I halved them, put them in little ramekins, and got to fill. Since I already make those Florentine Breakfast Birdnests with baked eggs, I knew how long eggs would take to bake in the oven.
While they were cooking, I fried up some bacon because bacon is just a law when it comes to trying out new recipes, and plus, I have several TKW family members that would disown me if I didn’t include bacon at least once *wink*. LOL
As these beauties were baking I realized that I had no ‘vehicle’ to eat these with. I mean, yeah, a spoon works, but I wanted something more, something I don’t know… edible? LOL Since I had made whole grain bread the other day, I sliced off a piece and toasted that.
PrintBreakfast Stuffed Baked Avocados Recipe
Baking breakfast in avocados is one of my favorite breakfasts. They are so creamy and delicious! Move over smashed avocado toast, as this just knocked you off your thrown!
Ingredients
- 1 large avocado
- 2 small eggs
- 2 sliced of bacon, cooked then crumbled or 4 pieces cooked and left whole
- 1/2 teaspoon sea salt
- 1/2 teaspoon black pepper
- 2 tablespoon cheddar cheese
- 2 pieces of crusty, toasted buttered bread
Instructions
- Preheat oven to 425F. Crack the eggs in a medium bowl, being mindful not to break the yolks.
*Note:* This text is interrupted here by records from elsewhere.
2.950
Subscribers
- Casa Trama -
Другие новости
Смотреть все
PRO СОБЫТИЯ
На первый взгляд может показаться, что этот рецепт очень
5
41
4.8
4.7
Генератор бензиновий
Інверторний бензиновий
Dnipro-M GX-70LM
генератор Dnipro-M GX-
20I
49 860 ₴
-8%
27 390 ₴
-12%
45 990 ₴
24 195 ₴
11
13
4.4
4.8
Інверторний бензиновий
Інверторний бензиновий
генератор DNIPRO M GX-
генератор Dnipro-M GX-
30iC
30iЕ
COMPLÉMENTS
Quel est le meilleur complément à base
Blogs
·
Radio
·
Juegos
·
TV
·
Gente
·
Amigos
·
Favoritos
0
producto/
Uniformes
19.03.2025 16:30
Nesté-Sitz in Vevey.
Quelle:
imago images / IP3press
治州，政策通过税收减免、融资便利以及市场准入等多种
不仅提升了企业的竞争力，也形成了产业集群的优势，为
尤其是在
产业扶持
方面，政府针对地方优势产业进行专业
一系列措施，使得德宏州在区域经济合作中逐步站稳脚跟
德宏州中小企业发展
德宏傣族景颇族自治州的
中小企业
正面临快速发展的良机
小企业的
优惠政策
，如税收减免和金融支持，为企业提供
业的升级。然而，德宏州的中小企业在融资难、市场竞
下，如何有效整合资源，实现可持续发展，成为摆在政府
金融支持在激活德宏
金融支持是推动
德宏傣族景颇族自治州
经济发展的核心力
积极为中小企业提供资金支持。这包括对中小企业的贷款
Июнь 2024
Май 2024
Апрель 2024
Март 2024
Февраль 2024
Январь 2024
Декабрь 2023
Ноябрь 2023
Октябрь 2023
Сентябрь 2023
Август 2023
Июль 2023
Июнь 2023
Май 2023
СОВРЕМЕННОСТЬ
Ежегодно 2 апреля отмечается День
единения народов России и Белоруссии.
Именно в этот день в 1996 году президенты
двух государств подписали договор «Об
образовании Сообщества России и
- Cut the avocado in half and carefully remove the seed. Take a spoon and gently hollow out where the the seed was in so it’s big enough to hold the yolk and some of the white. Try not to make the sides or bottom too thin.
- Place two ramekins on a baking tray. You want to use ramekins to place the avocado down without too much side-to-side tilt. You want the avocado to be flat. You can cut just a tiny sliver off of the bottom to keep it from tiling.
- Using a slotted spoon, gently scoop out one of the yolks and place it into the hole of the avocado. Do this for each half of the avocado. Next, take a small spoon and carefully spoon some of the egg whites into the avocado hole until it’s full. You will likely have leftover egg whites; save these for another use. Add 1/4 teaspoon of salt and fresh cracked black pepper to each egg. Top with one tablespoon of cheddar cheese.
- Gently place the tray in the oven and bake for about 15 minutes, or just until the yolk is set but still runny. You can bake for up to 18 minutes to fully cook the yolk and egg whites. Remove the ramekins from the oven and sprinkle crumbled bacon on top. Place two strips of bacon forming an ‘X’ pattern on the toast. Using a large spoon, scoop out the breakfast avocado and lay it on the toast.
- Push down, break the yolk, and spread the avocado and egg onto the toast.
Notes
To mix it up, you could down a piece of prosciutto or baked ham down first before you put in the egg. Bake as normal.
You could put in fresh spinach down, the egg yolk and some Asiago Cheese.
You could saute up some peppers and onions (just about 1 tablespoon of them), place in the avocado first then the egg and bake. When it’s done, top with salsa!